Evaluation of Fitness
In order to get a view on which media formats belong to which fitness category, an overview is provided for the media formats currently described in State_of_the_Art/Codecs and State_of_the_Art/Containers. In the following table, the numbers 1, 2, and 3 correspond to the three categories described in Section #Conditions. The 'X' symbol indicates that the media format does not support a particular fragment axis.

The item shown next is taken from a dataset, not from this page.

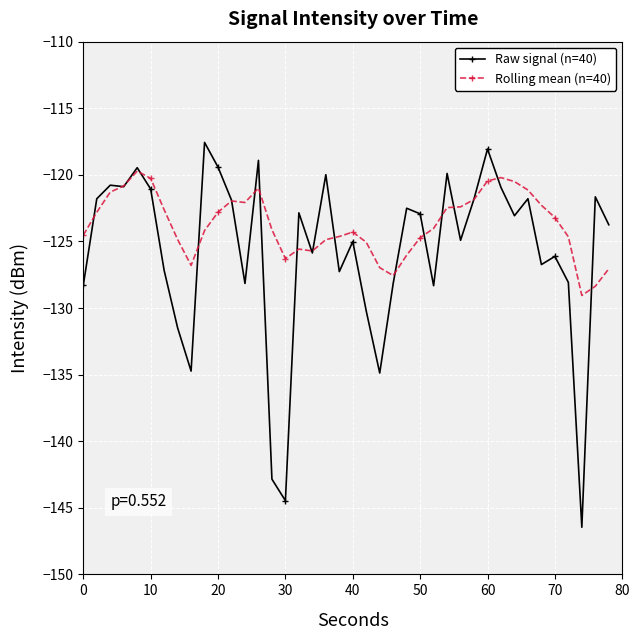

How many series are shown in this chart?

2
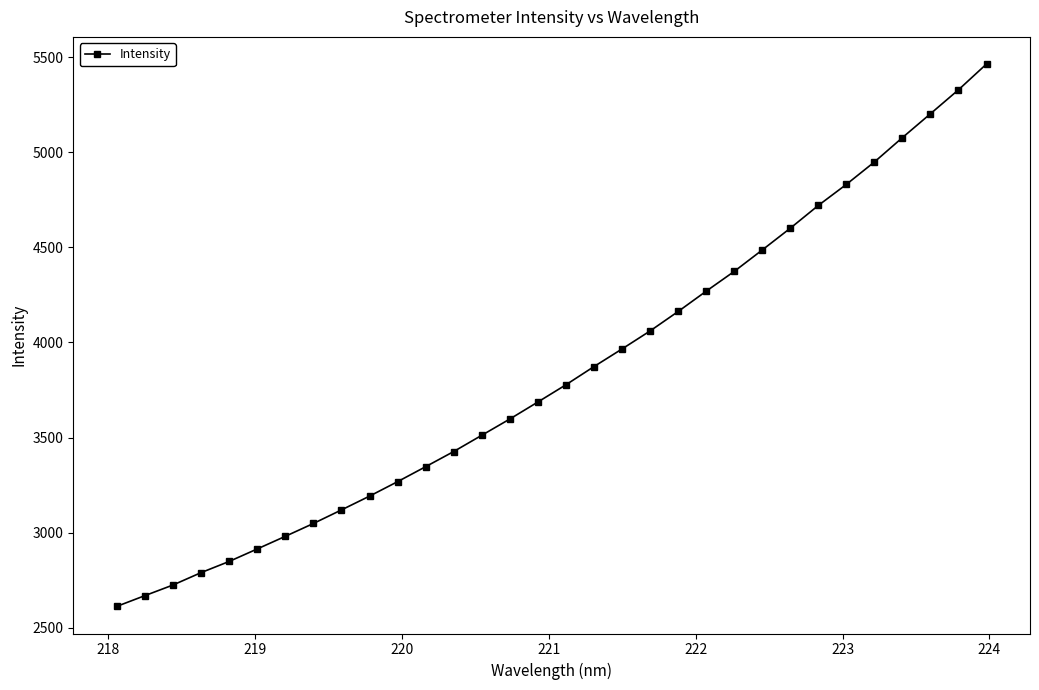

What is the value of the 4th point from the left?

2789.7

| Media format | Track | Temporal | Spatial | Name | Remark |
|---|---|---|---|---|---|
| H.261 | n/a | 1 | 3 | n/a | |
| MPEG-1 Video | n/a | 1 | 3 | n/a | |
| H.262/MPEG-2 Video | n/a | 1 | 3 | n/a | |
| H.263 | n/a | 1 | 3 | n/a | |
| MPEG-4 Visual | n/a | 1 | 3 | n/a | |
| H.264/MPEG-4 AVC | n/a | 1 | 2 | n/a | Spatial fragment extraction is possible with Flexible Macroblock Ordening (FMO) |
| AVS | n/a | 1 | 3 | n/a | |
| Dirac | n/a | 1 | 3 | n/a | |
| Motion JPEG | n/a | 1 | 3 | n/a | |
| Motion JPEG2000 | n/a | 1 | 3 | n/a | Spatial fragment extraction is possible in the compressed domain, but syntax element modifications are needed for every frame. |
| VC-1 | n/a | 1 | 3 | n/a | |
| Theora | n/a | 1 | 3 | n/a | |
| RealVideo | n/a | 1(?) | 3(?) | n/a | |
| DV | n/a | 1 | 3 | n/a | |
| Betacam | n/a | 1 | 3 | n/a | |
| OMS | n/a | 1 | 3 | n/a | |
| SNOW | n/a | 1 | 3 | n/a | |
| MPEG-1 Audio | n/a | 1 | n/a | n/a | |
| AAC | n/a | 1 | n/a | n/a | |
| Ogg Vorbis | n/a | 1 | n/a | n/a | |
| FLAC | n/a | 1 | n/a | n/a | |
| Speex | n/a | 1 | n/a | n/a | |
| AC-3/Dolby Digital | n/a | 1 | n/a | n/a | |
| TTA | n/a | 1 | n/a | n/a | |
| WMA | n/a | 1 | n/a | n/a | |
| MLP | n/a | 1 | n/a | n/a | |
| JPEG | n/a | n/a | 3 | n/a | |
| JPEG2000 | n/a | n/a | 2 | n/a | |
| JPEG LS | n/a | n/a | 3 | n/a | |
| HD Photo | n/a | n/a | 2 | n/a | |
| GIF | n/a | n/a | 3 | n/a | |
| PNG | n/a | n/a | 3 | n/a | |
| MOV | 2 | n/a | n/a | 2 | QTText provides named chapters |
| MP4 | 2 | n/a | n/a | 2 | MPEG-4 TimedText provides named sections |
| 3GP | 2 | n/a | n/a | 2 | 3GPP TimedText provides named sections |
| MPEG-21 FF | 2 | n/a | n/a | 2 | MPEG-21 Digital Item Declaration provides named sections |
| OGG | 2 | n/a | n/a | 2 | CMML provides named anchor points |
| Matroska | 2 | n/a | n/a | 2 | |
| MXF | 2 | n/a | n/a | 2 | |
| ASF | 2 | n/a | n/a | 2 | Marker objects provide named anchor points |
| AVI | 2 | n/a | n/a | X | |
| FLV | 2 | n/a | n/a | 2 | cue points provide named anchor points |
| RMFF | 1 or 2(?) | n/a | n/a | ? | |
| WAV | X | n/a | n/a | X | |
| AIFF | X | n/a | n/a | X | |
| XMF | ? | n/a | n/a | ? | |
| AU | X | n/a | n/a | X | |
| TIFF | 2 | n/a | n/a | 2 | Can store multiple images (i.e., tracks) in one file, possibility to insert "private tags" (i.e., proprietary information) |
We have to deal with the complexities of codecs and media resources. Not all media types are currently capable of doing what server-side media fragments would require. Those that are capable are of interest to us. For those that aren't, the fall-back case applies (i.e. full download and then offsetting).